= Problem to work on =
Transcribe the data that follows. Match it character for character.

= Collected data entries =
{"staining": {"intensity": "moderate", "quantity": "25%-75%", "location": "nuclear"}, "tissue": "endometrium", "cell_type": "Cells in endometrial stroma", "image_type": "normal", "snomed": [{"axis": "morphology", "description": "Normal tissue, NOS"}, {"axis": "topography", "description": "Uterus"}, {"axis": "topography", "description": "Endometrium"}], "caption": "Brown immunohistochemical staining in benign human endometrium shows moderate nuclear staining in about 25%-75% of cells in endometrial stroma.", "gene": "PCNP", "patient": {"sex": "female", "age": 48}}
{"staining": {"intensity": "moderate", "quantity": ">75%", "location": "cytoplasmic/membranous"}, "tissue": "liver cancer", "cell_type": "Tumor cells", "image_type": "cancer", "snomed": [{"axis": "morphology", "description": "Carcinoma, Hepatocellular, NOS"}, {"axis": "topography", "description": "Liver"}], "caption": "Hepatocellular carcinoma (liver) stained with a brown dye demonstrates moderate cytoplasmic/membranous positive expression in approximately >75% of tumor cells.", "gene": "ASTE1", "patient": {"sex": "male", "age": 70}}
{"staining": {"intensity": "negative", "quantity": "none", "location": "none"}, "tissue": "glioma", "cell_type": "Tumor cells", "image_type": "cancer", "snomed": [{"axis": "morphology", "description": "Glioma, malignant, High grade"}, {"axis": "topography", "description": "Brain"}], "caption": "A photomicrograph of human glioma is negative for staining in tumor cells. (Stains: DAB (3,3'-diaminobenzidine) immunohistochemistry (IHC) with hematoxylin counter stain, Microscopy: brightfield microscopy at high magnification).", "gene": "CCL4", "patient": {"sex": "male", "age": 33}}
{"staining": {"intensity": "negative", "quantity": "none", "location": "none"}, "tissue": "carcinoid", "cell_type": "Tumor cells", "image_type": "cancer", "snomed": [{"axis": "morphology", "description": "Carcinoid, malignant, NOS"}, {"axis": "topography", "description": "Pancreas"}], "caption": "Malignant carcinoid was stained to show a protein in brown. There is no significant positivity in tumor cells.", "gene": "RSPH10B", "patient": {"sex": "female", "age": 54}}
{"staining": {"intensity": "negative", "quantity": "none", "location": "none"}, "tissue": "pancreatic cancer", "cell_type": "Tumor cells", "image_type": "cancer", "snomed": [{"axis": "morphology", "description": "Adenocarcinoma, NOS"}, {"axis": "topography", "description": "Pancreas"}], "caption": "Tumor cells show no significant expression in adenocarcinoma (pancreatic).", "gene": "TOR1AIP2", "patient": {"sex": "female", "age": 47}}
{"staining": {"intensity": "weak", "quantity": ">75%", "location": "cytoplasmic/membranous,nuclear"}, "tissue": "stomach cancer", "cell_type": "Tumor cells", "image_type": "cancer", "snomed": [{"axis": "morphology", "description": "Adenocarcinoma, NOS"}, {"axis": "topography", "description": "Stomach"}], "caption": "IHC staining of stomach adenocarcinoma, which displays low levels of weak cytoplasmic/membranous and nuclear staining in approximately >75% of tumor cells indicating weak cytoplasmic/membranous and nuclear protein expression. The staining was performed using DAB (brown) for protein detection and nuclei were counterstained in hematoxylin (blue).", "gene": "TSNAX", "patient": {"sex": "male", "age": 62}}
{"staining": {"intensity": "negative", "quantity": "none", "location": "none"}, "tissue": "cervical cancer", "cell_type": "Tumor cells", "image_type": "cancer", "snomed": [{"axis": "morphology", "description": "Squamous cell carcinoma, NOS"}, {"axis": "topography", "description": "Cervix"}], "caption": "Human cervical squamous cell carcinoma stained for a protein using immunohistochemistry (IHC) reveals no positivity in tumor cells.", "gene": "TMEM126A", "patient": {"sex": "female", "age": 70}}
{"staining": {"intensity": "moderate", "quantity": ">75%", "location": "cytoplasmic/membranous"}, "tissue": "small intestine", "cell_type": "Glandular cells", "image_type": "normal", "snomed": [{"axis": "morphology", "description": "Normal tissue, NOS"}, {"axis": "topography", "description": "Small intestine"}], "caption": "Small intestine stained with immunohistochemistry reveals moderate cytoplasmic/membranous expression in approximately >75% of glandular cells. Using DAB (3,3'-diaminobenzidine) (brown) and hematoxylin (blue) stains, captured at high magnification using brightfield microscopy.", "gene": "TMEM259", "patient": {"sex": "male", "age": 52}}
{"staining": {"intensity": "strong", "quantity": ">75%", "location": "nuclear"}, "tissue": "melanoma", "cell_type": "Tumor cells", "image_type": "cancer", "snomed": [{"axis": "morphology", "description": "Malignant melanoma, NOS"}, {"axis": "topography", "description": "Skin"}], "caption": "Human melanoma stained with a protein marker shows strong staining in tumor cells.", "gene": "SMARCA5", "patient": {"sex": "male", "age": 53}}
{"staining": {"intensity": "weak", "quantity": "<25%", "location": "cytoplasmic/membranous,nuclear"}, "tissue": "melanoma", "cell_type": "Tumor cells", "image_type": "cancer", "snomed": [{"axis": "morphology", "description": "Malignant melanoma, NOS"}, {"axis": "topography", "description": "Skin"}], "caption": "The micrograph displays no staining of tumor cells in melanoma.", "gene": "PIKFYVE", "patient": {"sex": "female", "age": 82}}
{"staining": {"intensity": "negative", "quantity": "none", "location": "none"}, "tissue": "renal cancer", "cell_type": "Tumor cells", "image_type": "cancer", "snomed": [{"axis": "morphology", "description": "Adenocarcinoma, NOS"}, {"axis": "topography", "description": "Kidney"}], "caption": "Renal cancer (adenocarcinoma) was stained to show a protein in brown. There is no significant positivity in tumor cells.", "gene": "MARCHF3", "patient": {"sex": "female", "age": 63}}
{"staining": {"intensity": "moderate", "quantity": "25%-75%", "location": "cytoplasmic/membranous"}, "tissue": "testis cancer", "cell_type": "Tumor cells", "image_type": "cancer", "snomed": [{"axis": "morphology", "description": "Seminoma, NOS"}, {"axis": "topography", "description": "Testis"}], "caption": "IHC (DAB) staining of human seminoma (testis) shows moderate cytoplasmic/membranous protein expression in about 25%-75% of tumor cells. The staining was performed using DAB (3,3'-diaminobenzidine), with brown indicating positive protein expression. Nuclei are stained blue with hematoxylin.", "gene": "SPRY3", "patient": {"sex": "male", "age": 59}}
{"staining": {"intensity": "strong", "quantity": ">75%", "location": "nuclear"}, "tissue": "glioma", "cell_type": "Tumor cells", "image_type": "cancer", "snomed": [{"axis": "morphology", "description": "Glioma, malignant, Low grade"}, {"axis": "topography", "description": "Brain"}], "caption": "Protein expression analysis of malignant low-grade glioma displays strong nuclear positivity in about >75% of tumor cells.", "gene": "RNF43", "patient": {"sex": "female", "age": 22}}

= Output for this task =
{"staining": {"intensity": "moderate", "quantity": "25%-75%", "location": "nuclear"}, "tissue": "endometrium", "cell_type": "Cells in endometrial stroma", "image_type": "normal", "snomed": [{"axis": "morphology", "description": "Normal tissue, NOS"}, {"axis": "topography", "description": "Uterus"}, {"axis": "topography", "description": "Endometrium"}], "caption": "Brown immunohistochemical staining in benign human endometrium shows moderate nuclear staining in about 25%-75% of cells in endometrial stroma.", "gene": "PCNP", "patient": {"sex": "female", "age": 48}}
{"staining": {"intensity": "moderate", "quantity": ">75%", "location": "cytoplasmic/membranous"}, "tissue": "liver cancer", "cell_type": "Tumor cells", "image_type": "cancer", "snomed": [{"axis": "morphology", "description": "Carcinoma, Hepatocellular, NOS"}, {"axis": "topography", "description": "Liver"}], "caption": "Hepatocellular carcinoma (liver) stained with a brown dye demonstrates moderate cytoplasmic/membranous positive expression in approximately >75% of tumor cells.", "gene": "ASTE1", "patient": {"sex": "male", "age": 70}}
{"staining": {"intensity": "negative", "quantity": "none", "location": "none"}, "tissue": "glioma", "cell_type": "Tumor cells", "image_type": "cancer", "snomed": [{"axis": "morphology", "description": "Glioma, malignant, High grade"}, {"axis": "topography", "description": "Brain"}], "caption": "A photomicrograph of human glioma is negative for staining in tumor cells. (Stains: DAB (3,3'-diaminobenzidine) immunohistochemistry (IHC) with hematoxylin counter stain, Microscopy: brightfield microscopy at high magnification).", "gene": "CCL4", "patient": {"sex": "male", "age": 33}}
{"staining": {"intensity": "negative", "quantity": "none", "location": "none"}, "tissue": "carcinoid", "cell_type": "Tumor cells", "image_type": "cancer", "snomed": [{"axis": "morphology", "description": "Carcinoid, malignant, NOS"}, {"axis": "topography", "description": "Pancreas"}], "caption": "Malignant carcinoid was stained to show a protein in brown. There is no significant positivity in tumor cells.", "gene": "RSPH10B", "patient": {"sex": "female", "age": 54}}
{"staining": {"intensity": "negative", "quantity": "none", "location": "none"}, "tissue": "pancreatic cancer", "cell_type": "Tumor cells", "image_type": "cancer", "snomed": [{"axis": "morphology", "description": "Adenocarcinoma, NOS"}, {"axis": "topography", "description": "Pancreas"}], "caption": "Tumor cells show no significant expression in adenocarcinoma (pancreatic).", "gene": "TOR1AIP2", "patient": {"sex": "female", "age": 47}}
{"staining": {"intensity": "weak", "quantity": ">75%", "location": "cytoplasmic/membranous,nuclear"}, "tissue": "stomach cancer", "cell_type": "Tumor cells", "image_type": "cancer", "snomed": [{"axis": "morphology", "description": "Adenocarcinoma, NOS"}, {"axis": "topography", "description": "Stomach"}], "caption": "IHC staining of stomach adenocarcinoma, which displays low levels of weak cytoplasmic/membranous and nuclear staining in approximately >75% of tumor cells indicating weak cytoplasmic/membranous and nuclear protein expression. The staining was performed using DAB (brown) for protein detection and nuclei were counterstained in hematoxylin (blue).", "gene": "TSNAX", "patient": {"sex": "male", "age": 62}}
{"staining": {"intensity": "negative", "quantity": "none", "location": "none"}, "tissue": "cervical cancer", "cell_type": "Tumor cells", "image_type": "cancer", "snomed": [{"axis": "morphology", "description": "Squamous cell carcinoma, NOS"}, {"axis": "topography", "description": "Cervix"}], "caption": "Human cervical squamous cell carcinoma stained for a protein using immunohistochemistry (IHC) reveals no positivity in tumor cells.", "gene": "TMEM126A", "patient": {"sex": "female", "age": 70}}
{"staining": {"intensity": "moderate", "quantity": ">75%", "location": "cytoplasmic/membranous"}, "tissue": "small intestine", "cell_type": "Glandular cells", "image_type": "normal", "snomed": [{"axis": "morphology", "description": "Normal tissue, NOS"}, {"axis": "topography", "description": "Small intestine"}], "caption": "Small intestine stained with immunohistochemistry reveals moderate cytoplasmic/membranous expression in approximately >75% of glandular cells. Using DAB (3,3'-diaminobenzidine) (brown) and hematoxylin (blue) stains, captured at high magnification using brightfield microscopy.", "gene": "TMEM259", "patient": {"sex": "male", "age": 52}}
{"staining": {"intensity": "strong", "quantity": ">75%", "location": "nuclear"}, "tissue": "melanoma", "cell_type": "Tumor cells", "image_type": "cancer", "snomed": [{"axis": "morphology", "description": "Malignant melanoma, NOS"}, {"axis": "topography", "description": "Skin"}], "caption": "Human melanoma stained with a protein marker shows strong staining in tumor cells.", "gene": "SMARCA5", "patient": {"sex": "male", "age": 53}}
{"staining": {"intensity": "weak", "quantity": "<25%", "location": "cytoplasmic/membranous,nuclear"}, "tissue": "melanoma", "cell_type": "Tumor cells", "image_type": "cancer", "snomed": [{"axis": "morphology", "description": "Malignant melanoma, NOS"}, {"axis": "topography", "description": "Skin"}], "caption": "The micrograph displays no staining of tumor cells in melanoma.", "gene": "PIKFYVE", "patient": {"sex": "female", "age": 82}}
{"staining": {"intensity": "negative", "quantity": "none", "location": "none"}, "tissue": "renal cancer", "cell_type": "Tumor cells", "image_type": "cancer", "snomed": [{"axis": "morphology", "description": "Adenocarcinoma, NOS"}, {"axis": "topography", "description": "Kidney"}], "caption": "Renal cancer (adenocarcinoma) was stained to show a protein in brown. There is no significant positivity in tumor cells.", "gene": "MARCHF3", "patient": {"sex": "female", "age": 63}}
{"staining": {"intensity": "moderate", "quantity": "25%-75%", "location": "cytoplasmic/membranous"}, "tissue": "testis cancer", "cell_type": "Tumor cells", "image_type": "cancer", "snomed": [{"axis": "morphology", "description": "Seminoma, NOS"}, {"axis": "topography", "description": "Testis"}], "caption": "IHC (DAB) staining of human seminoma (testis) shows moderate cytoplasmic/membranous protein expression in about 25%-75% of tumor cells. The staining was performed using DAB (3,3'-diaminobenzidine), with brown indicating positive protein expression. Nuclei are stained blue with hematoxylin.", "gene": "SPRY3", "patient": {"sex": "male", "age": 59}}
{"staining": {"intensity": "strong", "quantity": ">75%", "location": "nuclear"}, "tissue": "glioma", "cell_type": "Tumor cells", "image_type": "cancer", "snomed": [{"axis": "morphology", "description": "Glioma, malignant, Low grade"}, {"axis": "topography", "description": "Brain"}], "caption": "Protein expression analysis of malignant low-grade glioma displays strong nuclear positivity in about >75% of tumor cells.", "gene": "RNF43", "patient": {"sex": "female", "age": 22}}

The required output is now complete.